Previously, only Sprint offered an over-the-air movie-streaming
service to U.S.
consumers, and it’s available only to Sprint subscribers, said a spokesman for mSpot, which white labels Sprint’s service.

Mobile Movies, mSpot’s first direct-to-consumer movie offering,
is available to any U.S.
carrier’s subscribers across 30 different handset devices, including the iPhone
and BlackBerry, Palm and Windows Mobile-based smartphones. The company expects
to make its service compatible with 100 phones by year’s end. The service is
targeted to young males and parents with children, the spokesman said.

“mSpot is the first company to give mass audiences instant
access to quality, full-length feature movies on their cellphones,” said mSpot
CEO Daren Tsui. “This is made possible through technology we developed and the
relationships we’ve created with studios, labels and distributors.”

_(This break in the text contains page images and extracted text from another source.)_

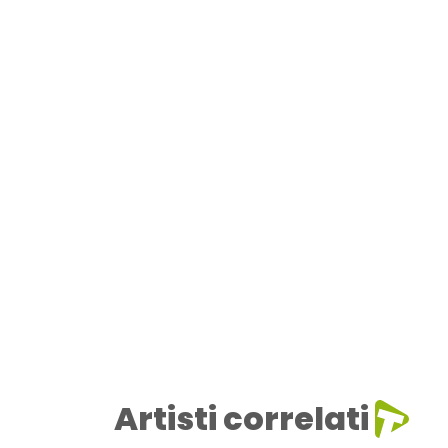
Artisti correlati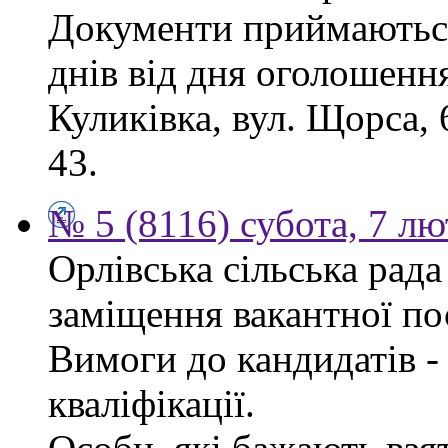
Документи приймаються
днів від дня оголошення
Куликівка, вул. Щорса, 
43.
№ 5 (8116) субота, 7 л
Орлівська сільська рад
заміщення вакантної по
Вимоги до кандидатів - 
кваліфікації.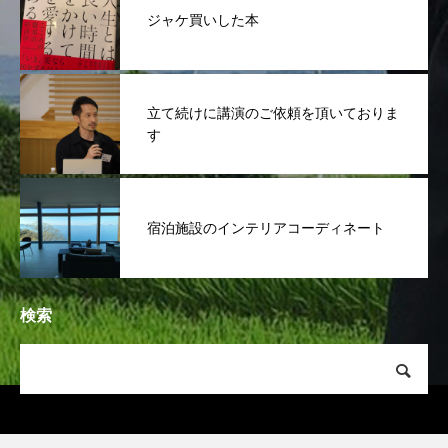
ジャケ買いした本
立て続けに講演のご依頼を頂いておりま
す
宿泊施設のインテリアコーディネート
検索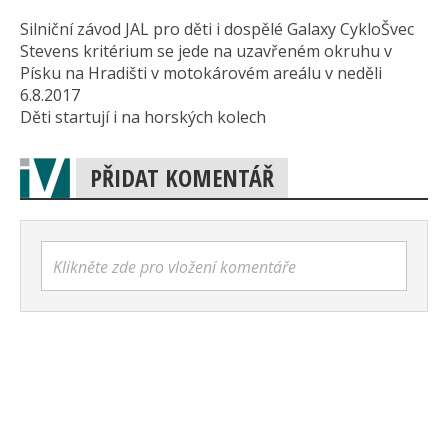
Silniční závod JAL pro děti i dospělé Galaxy CykloŠvec
Stevens kritérium se jede na uzavřeném okruhu v
Písku na Hradišti v motokárovém areálu v neděli
6.8.2017
Děti startují i na horských kolech
PŘIDAT KOMENTÁŘ
Klikněte zde pro vložení komentáře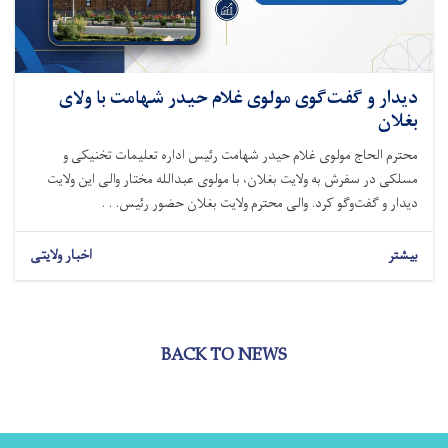
دیدار و گفت‌گوی مولوی غلام حیدر شهامت با ولای
بغلان
محترم الحاج مولوی غلام حیدر شهامت رئیس اداره تعلیمات تخنیکی و
مسلکی در سفرش به ولایت بغلان، با مولوی عبدالله مختار والی این ولایت
دیدار و گفت‌وگو کرد. والی محترم ولایت بغلان حضور رئیس. . .
بیشتر
اخبار ولایتی
BACK TO NEWS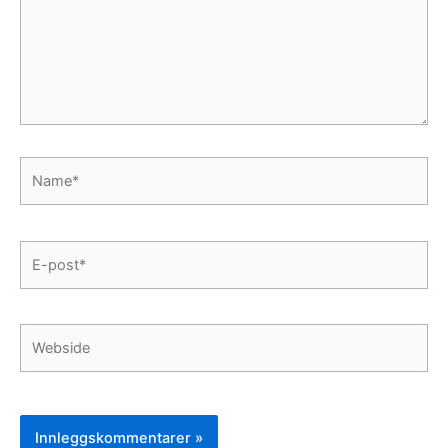
Name*
E-
post*
Webside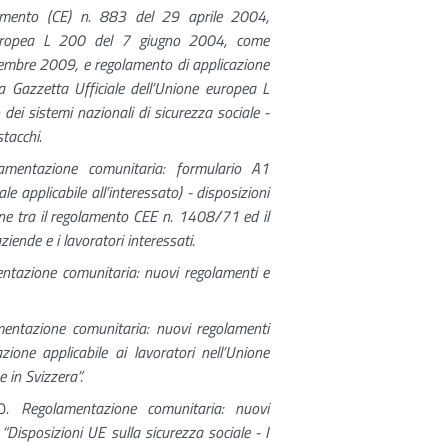
amento (CE) n. 883 del 29 aprile 2004,
e europea L 200 del 7 giugno 2004, come
embre 2009, e regolamento di applicazione
 Gazzetta Ufficiale dell’Unione europea L
ei sistemi nazionali di sicurezza sociale -
stacchi.
amentazione comunitaria: formulario A1
ale applicabile all’interessato) - disposizioni
ione tra il regolamento CEE n. 1408/71 ed il
ende e i lavoratori interessati.
ntazione comunitaria: nuovi regolamenti e
mentazione comunitaria: nuovi regolamenti
ione applicabile ai lavoratori nell’Unione
 in Svizzera”.
0
. Regolamentazione comunitaria: nuovi
Disposizioni UE sulla sicurezza sociale - I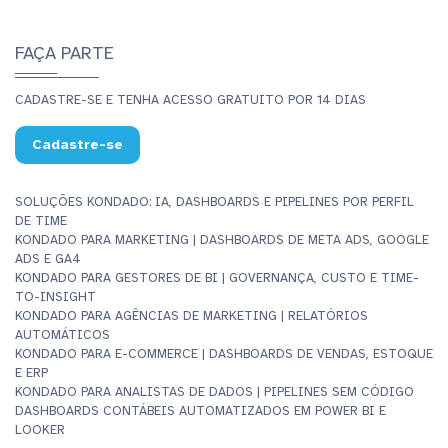
FAÇA PARTE
CADASTRE-SE E TENHA ACESSO GRATUITO POR 14 DIAS
Cadastre-se
SOLUÇÕES KONDADO: IA, DASHBOARDS E PIPELINES POR PERFIL
DE TIME
KONDADO PARA MARKETING | DASHBOARDS DE META ADS, GOOGLE
ADS E GA4
KONDADO PARA GESTORES DE BI | GOVERNANÇA, CUSTO E TIME-
TO-INSIGHT
KONDADO PARA AGÊNCIAS DE MARKETING | RELATÓRIOS
AUTOMÁTICOS
KONDADO PARA E-COMMERCE | DASHBOARDS DE VENDAS, ESTOQUE
E ERP
KONDADO PARA ANALISTAS DE DADOS | PIPELINES SEM CÓDIGO
DASHBOARDS CONTÁBEIS AUTOMATIZADOS EM POWER BI E
LOOKER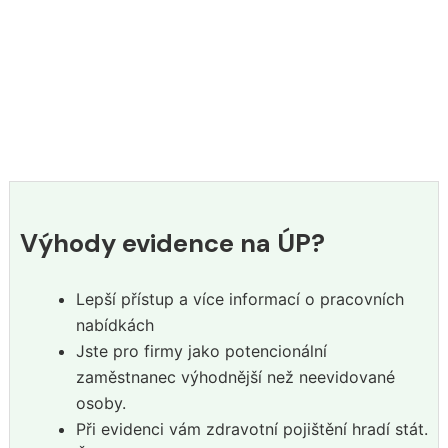
Výhody evidence na ÚP?
Lepší přístup a více informací o pracovních
nabídkách
Jste pro firmy jako potencionální
zaměstnanec výhodnější než neevidované
osoby.
Při evidenci vám zdravotní pojištění hradí stát.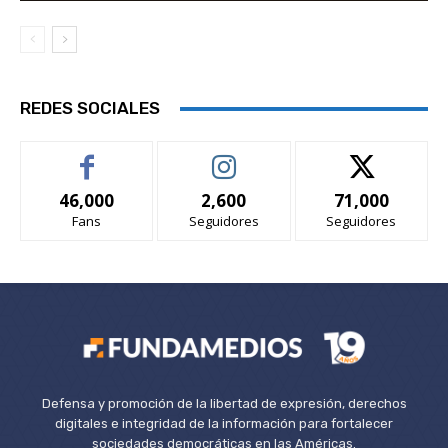
REDES SOCIALES
46,000
2,600
71,000
Fans
Seguidores
Seguidores
Defensa y promoción de la libertad de expresión, derechos
digitales e integridad de la información para fortalecer
sociedades democráticas en las Américas.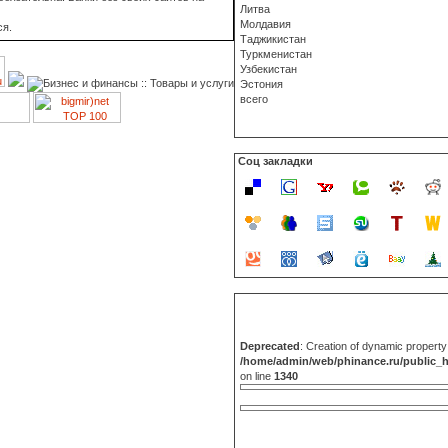
Литва
Молдавия
ся.
Таджикистан
Туркменистан
Узбекистан
Эстония
всего
Соц закладки
Deprecated
: Creation of dynamic propert
/home/admin/web/phinance.ru/public_
on line
1340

To stream movies, consumers aren’t required to download an mSpot
app to their phone. Instead, consumers use a phone’s existing Web browser to
access the mSpot site, select a movie, and pay for it by credit card. The mSpot
server recognizes the brand and model of phone connected to it and delivers a
video stream optimized for that phone. The company’s server currently hosts 18
different versions of every movie title in the mSpot catalog to provide
compatibility with 30 different phone models. The versions vary by codec, bit rate
and aspect ratio.

The company currently offers movies from Paramount and
Universal, who have granted streaming rights to new releases and past movies.
mSpot said it plans to announce additional content partners this year to expand
its catalog in the coming months to “thousands” of movies.

All titles are available for $4.99. Depending on the title,
viewers have anywhere from 24 hours to five days to view the entire movie once
they press the play button for the first time. Consumers can interrupt viewing
throughout the period and resume playback from where they left off.

Sprint has offered mSpot full-length movie streaming for
three years under the Sprint brand, and viewership “has been good,” the mSpot
spokesman said. mSpot also delivers music, radio and TV services through
carriers to more than 6 million mobile subscribers across 10 carriers.